[Data provided Boundary: Start]
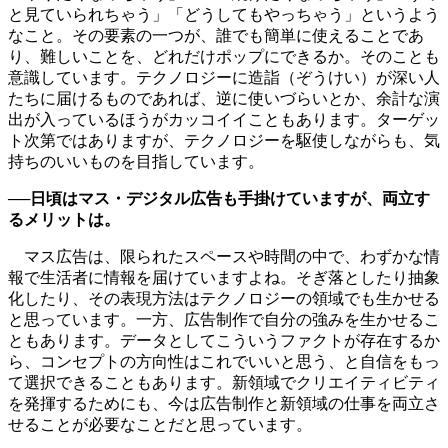
と見ていられちゃう」「どうしてもやっちゃう」というよう
なこと。その要素の一つが、誰でも簡単に使えることであ
り、難しいことを、どれだけポップにできるか。そのことも
意識しています。テクノロジーに造詣（ぞうけい）が深い人
たちに届けるものであれば、逆に使いづらいとか、余計な演
出が入っているほうがカッコイイこともあります。ターゲッ
ト次第ではありますが、テクノロジーを駆使しながらも、気
持ちのいいものを目指しています。
──日頃はマス・デジタル広告も手掛けていますが、両立す
るメリットは。
マス広告は、限られたスペースや時間の中で、わずかな情
報で生活者に情報を届けていますよね。そぎ落としたり抽象
化したり、その表現方法はテクノロジーの領域でも生かせる
と思っています。一方、広告制作で自分の強みを生かせるこ
ともあります。データとしてこういうファクトが存在するか
ら、コンセプトの方向性はこれでいいと思う、と自信をもっ
て選択できることもあります。新領域でクリエイティビティ
を発揮するためにも、今は広告制作と新領域の仕事を両立さ
せることが必要なことだと思っています。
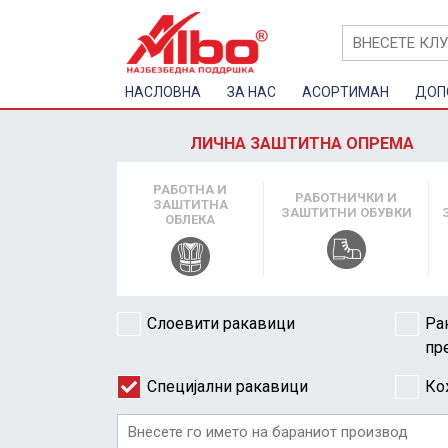
НАСЛОВНА
ЗА НАС
AСОРТИМАН
ДОП
ЛИЧНА ЗАШТИТНА ОПРЕМА
РАБОТНА И
РАБОТНИЧКИ И
ЗАШТИТНА
ЗАШТИТНИ ОБУВКИ
ОБЛЕКА
Слоевити ракавици
Ра
пр
Специјални ракавици
Ко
[Data provided Boundary: End]
## Exercise
Return all lines from the data above with "ракавици" in them.

## Response to this exercise
Слоевити ракавици
Специјални ракавици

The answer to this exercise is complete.